[Stored data]
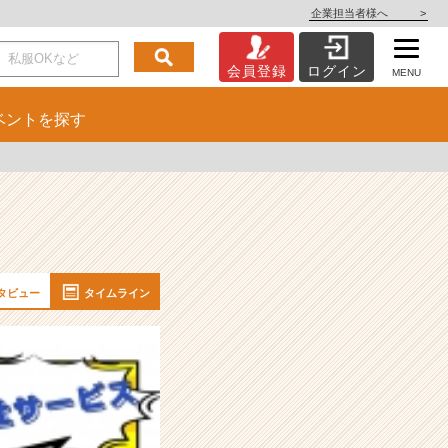
企業担当者様へ
>
会員登録
ログイン
MENU
ベント
を探す
タビュー
タイムライン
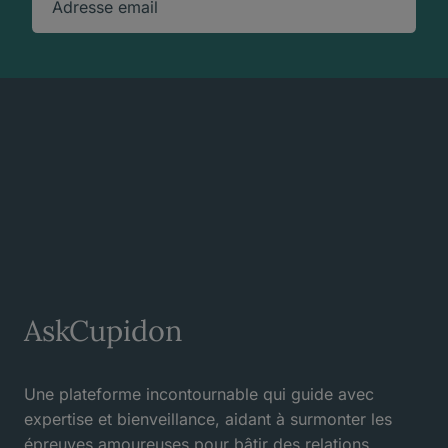
Adresse email
AskCupidon
Une plateforme incontournable qui guide avec
expertise et bienveillance, aidant à surmonter les
épreuves amoureuses pour bâtir des relations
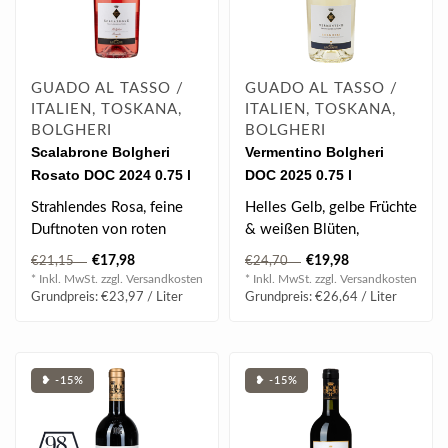
GUADO AL TASSO /
GUADO AL TASSO /
ITALIEN, TOSKANA,
ITALIEN, TOSKANA,
BOLGHERI
BOLGHERI
Scalabrone Bolgheri
Vermentino Bolgheri
Rosato DOC 2024 0.75 l
DOC 2025 0.75 l
Strahlendes Rosa, feine
Helles Gelb, gelbe Früchte
Duftnoten von roten
& weißen Blüten,
Früchten und etwas
Zitrusnoten, angenehm &
€17,98
€19,98
€21,15
€24,70
reifere Ankläng..
intensiv,..
* Inkl. MwSt. zzgl.
Versandkosten
* Inkl. MwSt. zzgl.
Versandkosten
Grundpreis: €23,97 / Liter
Grundpreis: €26,64 / Liter
❥ -15%
❥ -15%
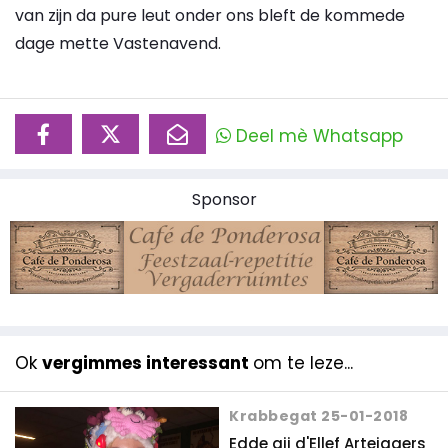
van zijn da pure leut onder ons bleft de kommede
dage mette Vastenavend.
Deel mè Whatsapp
Sponsor
Ok
vergimmes interessant
om te leze...
Krabbegat 25-01-2018
Edde gij d'Ellef Artejagers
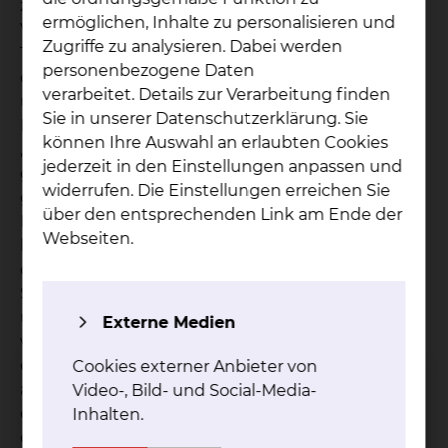
zum 5. Oktober mit vielen positiven
ermöglichen, Inhalte zu personalisieren und
Veränderungen an einem neuen Standort seine
Zugriffe zu analysieren. Dabei werden
Türen. Nach 37 Jahren an der Holwedestraße zieht
personenbezogene Daten
das SPZ nun in die Theodor-Heuss-Straße 5, in
verarbeitet. Details zur Verarbeitung finden
unmittelbare Nähe des Bürgerparks. Dr. Thomas
Sie in unserer Datenschutzerklärung. Sie
Bartkiewicz, Ärztlicher Direktor, macht deutlich:
können Ihre Auswahl an erlaubten Cookies
„Das SPZ ist in den vergangenen Jahren enorm
jederzeit in den Einstellungen anpassen und
gewachsen, der Bedarf in diesem Bereich ist sehr
widerrufen. Die Einstellungen erreichen Sie
groß. Mit dem Umzug ermöglichen wir noch mehr
über den entsprechenden Link am Ende der
Patient:innen den Zugang zu unserem
Webseiten.
herausragenden therapeutischen Angebot.“ Für
die stetig steigenden Anforderungen brauche das
SPZ mehr Therapeut:innen, mehr Psycholog:innen
und Ärzt:innen mit besonderer Expertise. Deshalb
Externe Medien
werde mit dem Umzug auch mehr Personal
eingestellt. SPZ-Leiterin Dr. Antje Mey freut sich
Cookies externer Anbieter von
auf die vielen positiven Veränderungen und
Video-, Bild- und Social-Media-
erklärt: „Am neuen Standort haben wir nicht nur
Inhalten.
den Platz, sondern auch die Atmosphäre, die wir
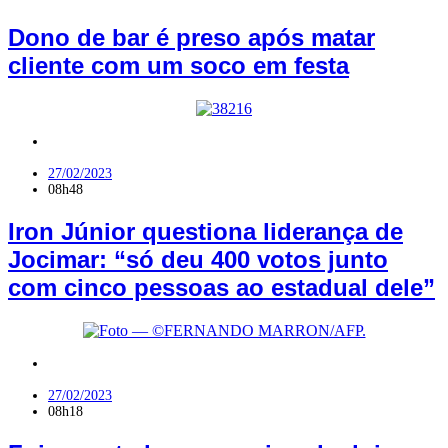
Dono de bar é preso após matar
cliente com um soco em festa
Jardim do Seridó
27/02/2023
08h48
Iron Júnior questiona liderança de
Jocimar: “só deu 400 votos junto
com cinco pessoas ao estadual dele”
Brasil
27/02/2023
08h18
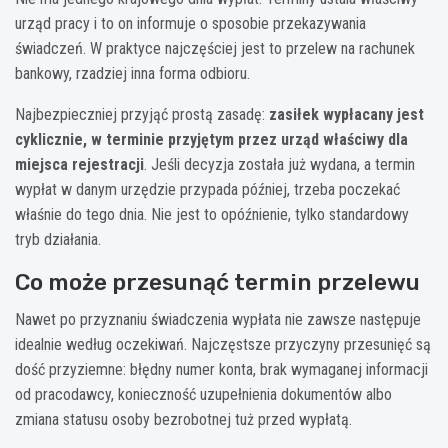
urząd pracy i to on informuje o sposobie przekazywania
świadczeń. W praktyce najczęściej jest to przelew na rachunek
bankowy, rzadziej inna forma odbioru.
Najbezpieczniej przyjąć prostą zasadę:
zasiłek wypłacany jest
cyklicznie, w terminie przyjętym przez urząd właściwy dla
miejsca rejestracji
. Jeśli decyzja została już wydana, a termin
wypłat w danym urzędzie przypada później, trzeba poczekać
właśnie do tego dnia. Nie jest to opóźnienie, tylko standardowy
tryb działania.
Co może przesunąć termin przelewu
Nawet po przyznaniu świadczenia wypłata nie zawsze następuje
idealnie według oczekiwań. Najczęstsze przyczyny przesunięć są
dość przyziemne: błędny numer konta, brak wymaganej informacji
od pracodawcy, konieczność uzupełnienia dokumentów albo
zmiana statusu osoby bezrobotnej tuż przed wypłatą.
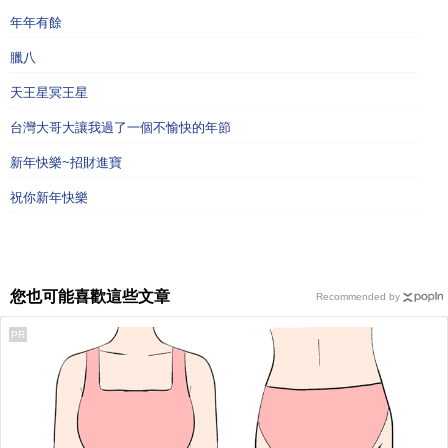
年年有餘
臘八
天王星冥王星
台灣大哥大讓我過了一個不愉快的年節
新年快樂~招財進寶
祝你新年快樂
您也可能喜歡這些文章
Recommended by
PR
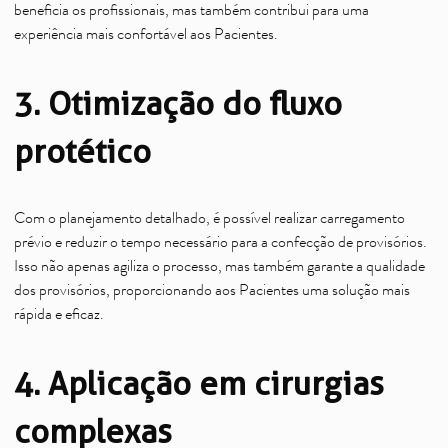
beneficia os profissionais, mas também contribui para uma
experiência mais confortável aos Pacientes.
3. Otimização do fluxo
protético
Com o planejamento detalhado, é possível realizar carregamento
prévio e reduzir o tempo necessário para a confecção de provisórios.
Isso não apenas agiliza o processo, mas também garante a qualidade
dos provisórios, proporcionando aos Pacientes uma solução mais
rápida e eficaz.
4. Aplicação em cirurgias
complexas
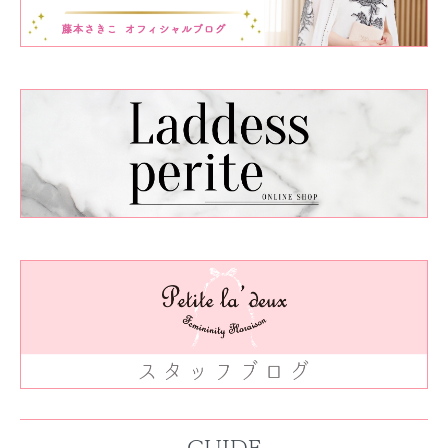
GUIDE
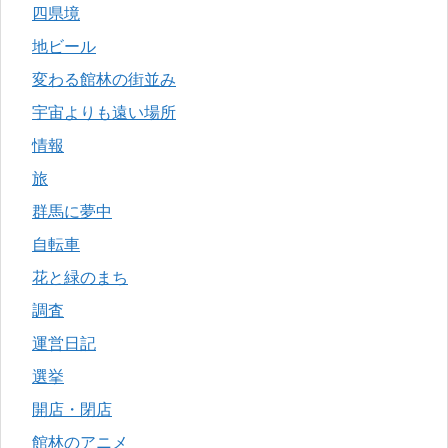
四県境
地ビール
変わる館林の街並み
宇宙よりも遠い場所
情報
旅
群馬に夢中
自転車
花と緑のまち
調査
運営日記
選挙
開店・閉店
館林のアニメ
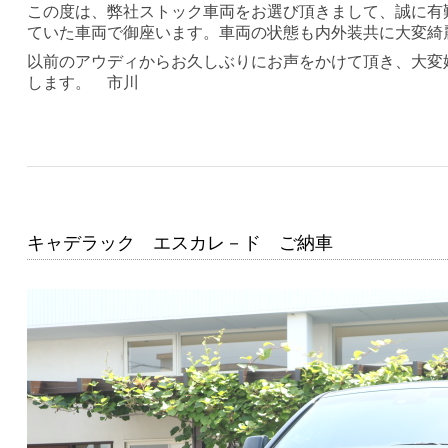
この度は、弊社ストック車両をお選び頂きまして、誠に有
ていた車両で御座います。車両の状態も内外装共に大変綺
以前のアウディからお久しぶりにお声をかけて頂き、大変
します。 市川
キャデラック エスカレ－ド ご納車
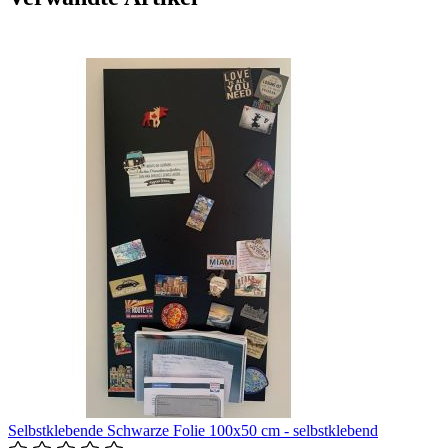
Selbstklebende Schwarze Folie 100x50 cm - selbstklebend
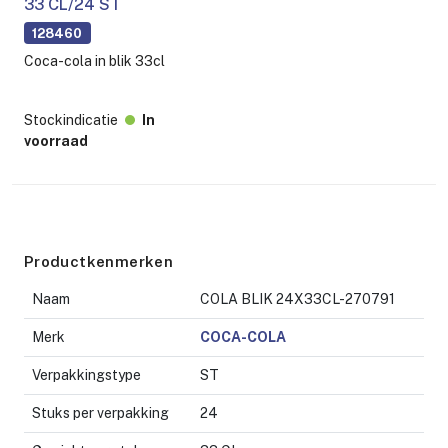
33 CL/24 ST
128460
Coca-cola in blik 33cl
Stockindicatie
In
voorraad
Productkenmerken
Naam
COLA BLIK 24X33CL-270791
Merk
COCA-COLA
Verpakkingstype
ST
Stuks per verpakking
24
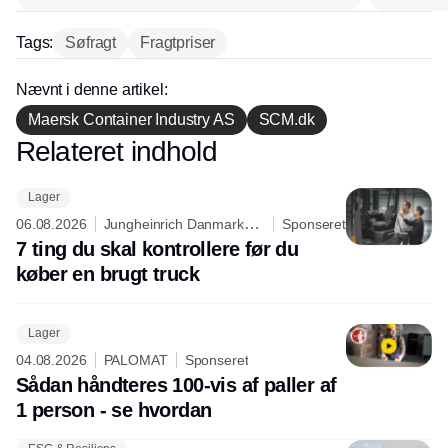
lagerchef stafetten videre
hos INOX
Tags:
Søfragt
Fragtpriser
Nævnt i denne artikel:
Maersk Container Industry AS
SCM.dk
Relateret indhold
Annonce
Lager
06.08.2026
Jungheinrich Danmark
Sponseret
A/S
7 ting du skal kontrollere før du
køber en brugt truck
Lager
04.08.2026
PALOMAT
Sponseret
Sådan håndteres 100-vis af paller af
1 person - se hvordan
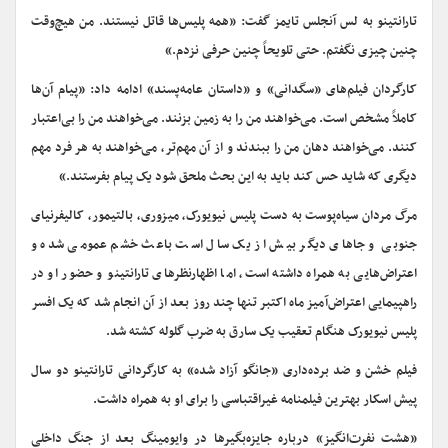
تارانتینو به لس آنجلس تایمز گفت: «همه پلیس‌ها قاتل نیستند. من هیچ‌وقت
چنین چیزی نگفتم. حتی تلویحاً چنین حرفی نزدم.»
کارگردان فیلم‌های «سگدانی» و «داستان عامه‌پسند» ادامه داد: «پیام‌ آن‌ها
کاملاً مشخص است. می‌خواهند من را به زمین بزنند. می‌خواهند من را بی‌اعتبار
کنند. می‌خواهند دهان من را ببندند و از آن مهم‌تر، می‌خواهند به هر فرد مهم
دیگری که شاید حس کند باید به این بحث ملحق شود یک پیام بفرستند.»
مرگ مردان سیاه‌پوست به دست پلیس نیویورک، میزوری، بالتیمور، کالیفرنیای
جنوبی و جاهای دیگر بیش از یک سال است باعث خشم عمومی شده و
اعتراض‌هایی به همراه داشته است، اما اظهارنظرهای تارانتینو و حضور او در
راهپیمایی اعتراض‌آمیز ماه اکتبر تنها چند روز بعد از آن انجام شد که یک افسر
پلیس نیویورک هنگام تعقیب یک سارق به ضرب گلوله کشته شد.
فیلم خشن و ضد برده‌‌داری «جانگو آزاد شده» به کارگردانی تارانتینو دو سال
پیش اسکار بهترین فیلمنامه غیراقتباسی را برای او به همراه داشت.
«هشت نفرت‌انگیز» درباره جایزه‌بگیرها در وایومینگ بعد از جنگ داخلی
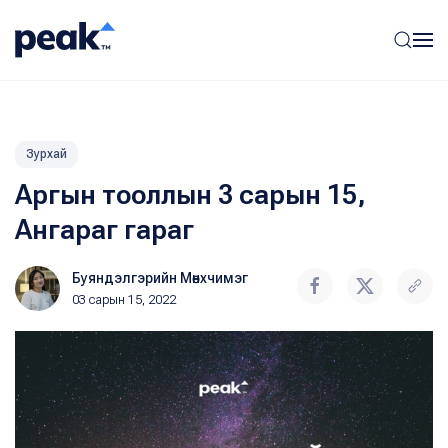
Зурхай
Аргын тооллын 3 сарын 15,
Ангараг гараг
Буяндэлгэрийн Мөнхчимэг
03 сарын 15, 2022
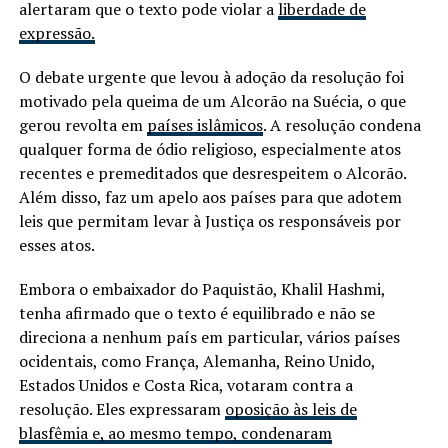
alertaram que o texto pode violar a
liberdade de
expressão.
O debate urgente que levou à adoção da resolução foi
motivado pela queima de um Alcorão na Suécia, o que
gerou revolta em
países islâmicos
. A resolução condena
qualquer forma de ódio religioso, especialmente atos
recentes e premeditados que desrespeitem o Alcorão.
Além disso, faz um apelo aos países para que adotem
leis que permitam levar à Justiça os responsáveis por
esses atos.
Embora o embaixador do Paquistão, Khalil Hashmi,
tenha afirmado que o texto é equilibrado e não se
direciona a nenhum país em particular, vários países
ocidentais, como França, Alemanha, Reino Unido,
Estados Unidos e Costa Rica, votaram contra a
resolução. Eles expressaram
oposição às leis de
blasfêmia e, ao mesmo tempo, condenaram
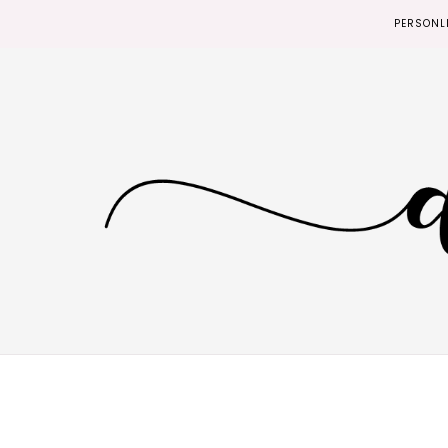
PERSONL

To do: In the lines above, find the word "پلیس" and copy every line it occurs in.

Solution for this task:
تارانتینو به لس آنجلس تایمز گفت: «همه پلیس‌ها قاتل نیستند. من هیچ‌وقت
مرگ مردان سیاه‌پوست به دست پلیس نیویورک، میزوری، بالتیمور، کالیفرنیای
پلیس نیویورک هنگام تعقیب یک سارق به ضرب گلوله کشته شد.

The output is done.